Rating: MA 15+
Running Time: 103 minutes
Release Date: 11 Nov 2010
The American by Dutch director Anton Corbijn, is an adaptation of a 1990 thriller novel A Very Private Gentleman by Martin Booth. Jack (George Clooney) an assassin who after being attacked by a sniper in Sweden flees to Italy , Abruzzo, in which he declares it to be his last assignment to his contact Pavel (Johan Leysen). There he befriends local priest Father Benedetto (Paolo Bonacelli). The Father sensing his dark past encourages him to seek absolution but Jack now posing as photographer, Edward, meets his next assignment Mathilde (Thekla Rueten) who requests a custom built assassin rifle with silencer. While residing in Italy he embarks on an affair with local prostitute Clara (Violante Placido) and their relationship blossoms beyond paid for sex.
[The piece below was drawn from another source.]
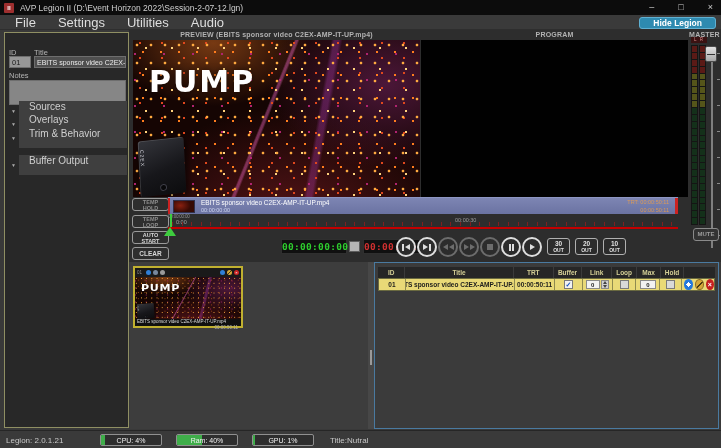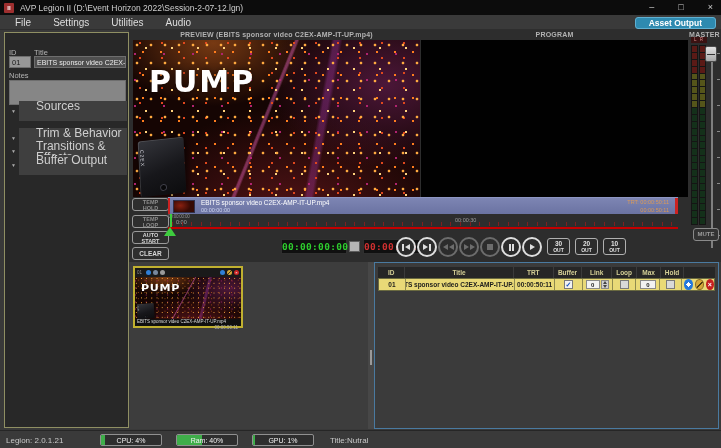"File" .menubar span { font-size: 10px -> 13px }
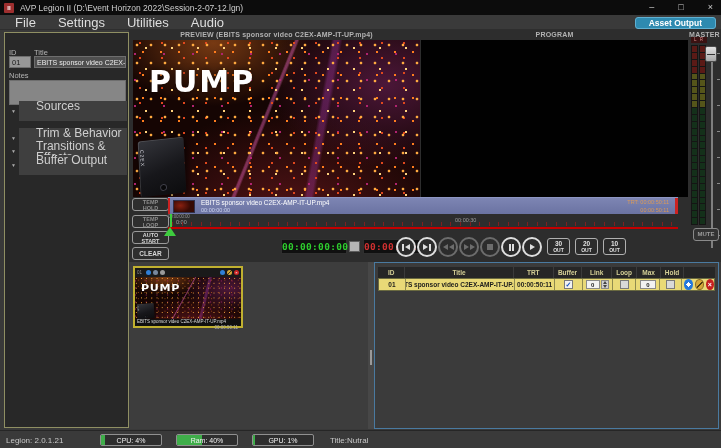"Asset Output" div.hide-output { text: Asset Output -> Hide Legion }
However beset with paranoia, Edward (aka Jack) is not sure who he can really trust, as the hunter becomes the hunted.
The adapted screenplay by Rowan Joffe is a bit too slow and measured leaving the audience to wonder where it is all going rather than the desired effect of being suspenseful which is what thrillers intend to achieve. It is one of those films in which you need to watch intently as you may miss crucial elements in the plot, Unfortunately an emotional attachment to Clooney’s character is not well developed so ultimately we don’t care about his fate which is crucial in holding the audience’s attention and creating that suspense. This film has some good elements with Clooney for a start, but it almost seems to rely on that factor. It’s trying to be too clever but the one note pace lets it down and by the time you decide you care enough to try and connect the dots, the film is over . Not even sympathising with Clooney’s au natural grey look and his strict diet and exercise regime enhanced abs will help his cause except for the diehard fans. Violante Placido steals the screen with her bodily wares and looks. Though there is little dialogue the transformation of Edward and Clara’s relationship underpins the film giving it an introspective feel.
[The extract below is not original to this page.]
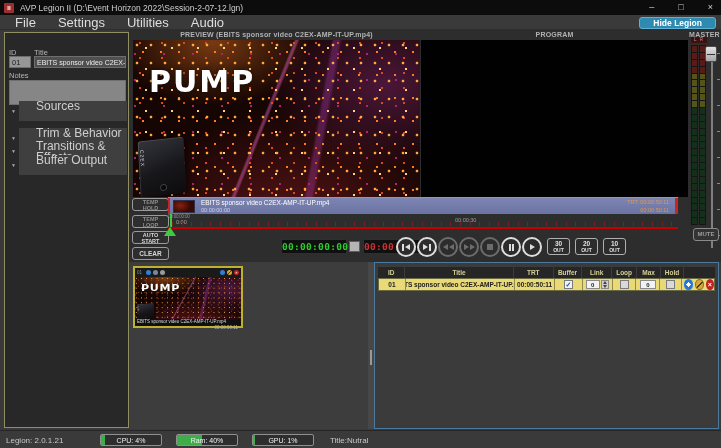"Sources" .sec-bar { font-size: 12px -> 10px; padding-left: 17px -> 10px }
Cinematographer Martin Ruhe landscape shots are well done but that cant save the film from flatlining throughout. The story is interesting but suffers from credibility. One would think if Clooney was suspicious after his initial flee from death why would he take anymore chances. Also it seems ludicrous that he would be comissioned to make a gun when there are an array of high powered weapons that can be purchased untraceable on the black market. for It just doesn’t ring true and the slow pace ensures that you have enough time to question the plot holes.